IMG_2801Elisabeth Reichen explique que l’on peut donner une autre interprétation à l’allégorie traditionnellement admise de cette parabole. Considérant le contexte et le sens des mots d’alors, nous pouvons, à la suite de la théologienne allemande Luise Schottroff, en revoir le sens.

Les jeunes filles agissent au sein d’une société qui impose des normes répressives… Elisabeth Reichen souligne à quel point cette « morale » est incompatible avec l’Évangile du Christ :

L’interprétation de la porte fermée qui divise la société en ceux de dehors et ceux de dedans n’est pas acceptable du point de vue chrétien. Il n’est pas possible que les gens qui souffrent de violence et d’injustice ne puissent pas bénéficier du message d’amour du Christ. Cette histoire parle de violence, de soumission sociétale.

Nous devons donc relire cette parabole à la lumière de la révélation de Dieu en Jésus-Christ mort et ressuscité comme un Dieu d’amour. Nous pouvons considérer que le Christ nous mène par cette parabole à constater l’injustice en ce monde. Puisqu’il s’agit de veiller, il nous secoue pour nous faire prendre conscience de cette situation d’injustice et de soumission à un ordre social établi. Jésus raconte des situations que les gens connaissent et veut ainsi leur ouvrir les yeux et les faire discuter: comment faire pour changer quelque chose? comment agir pour que la vie puisse se rapprocher de plus en plus du royaume de Dieu?

· · · · · · ·

§ Travail à faire:
**A.** Dans le texte sur la parabole, quelle théologienne allemande est citée pour en revoir le sens ?
**B.** Comment rendre en anglais cette phrase du texte sur la parabole : « Cette histoire parle de violence, de soumission sociétale. » ?

§ Données fournies:

· · · · · · ·

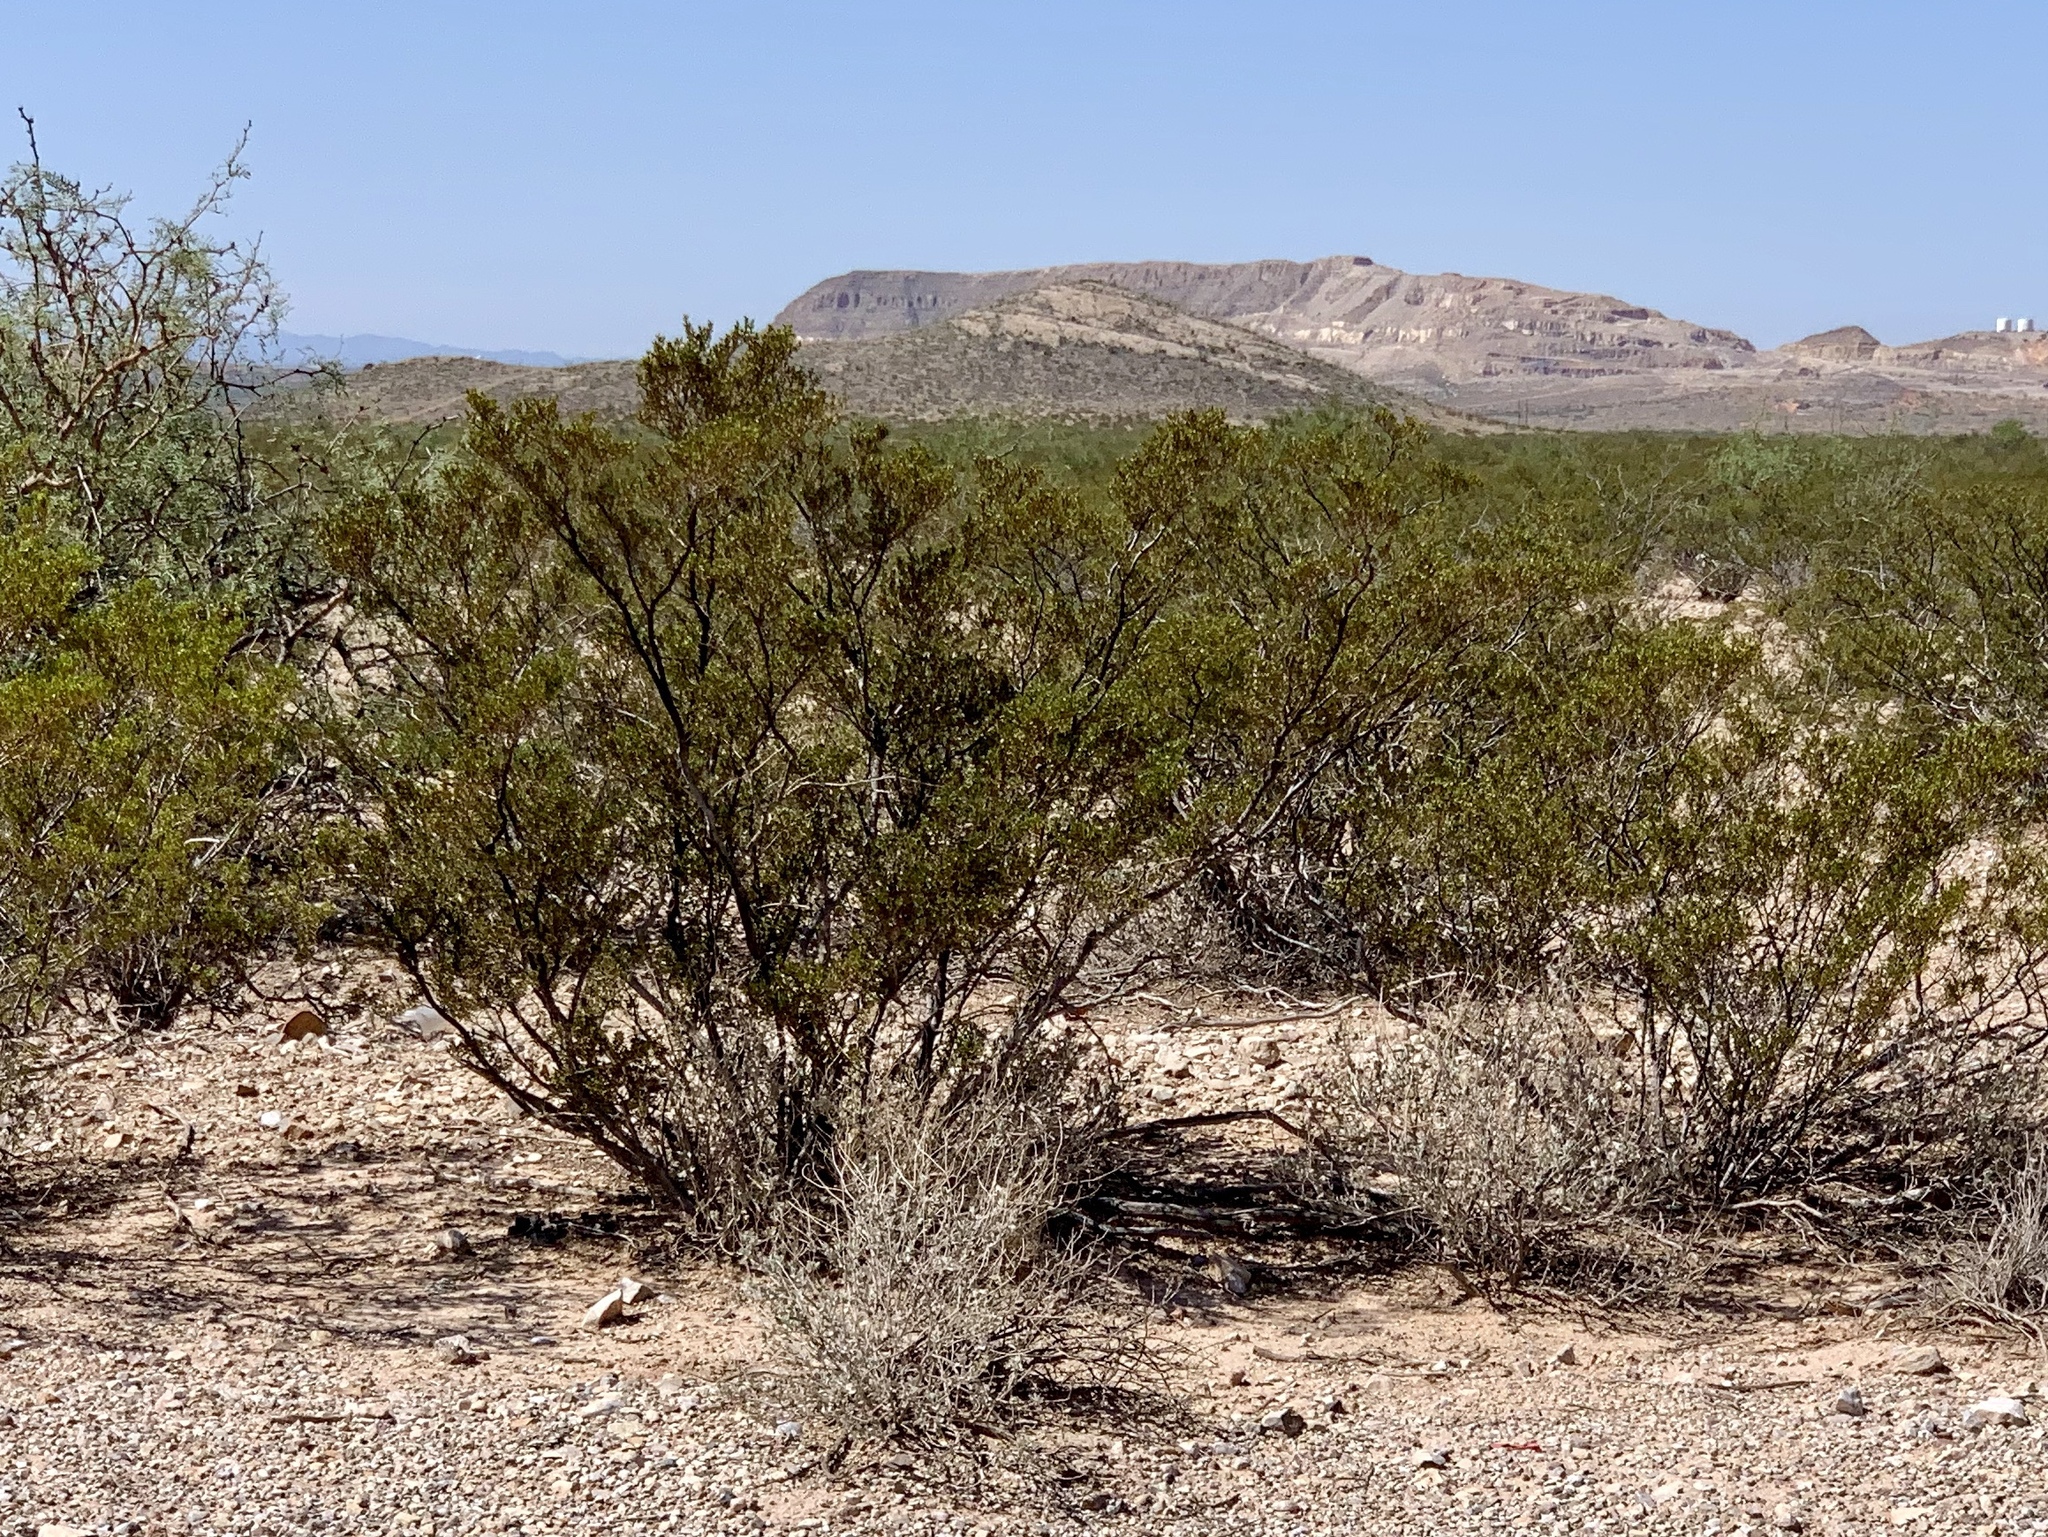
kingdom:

· · · · · · ·

§ Réponses par tâche:
**A.** Luise Schottroff.

**B.** This story speaks of violence, of societal submission.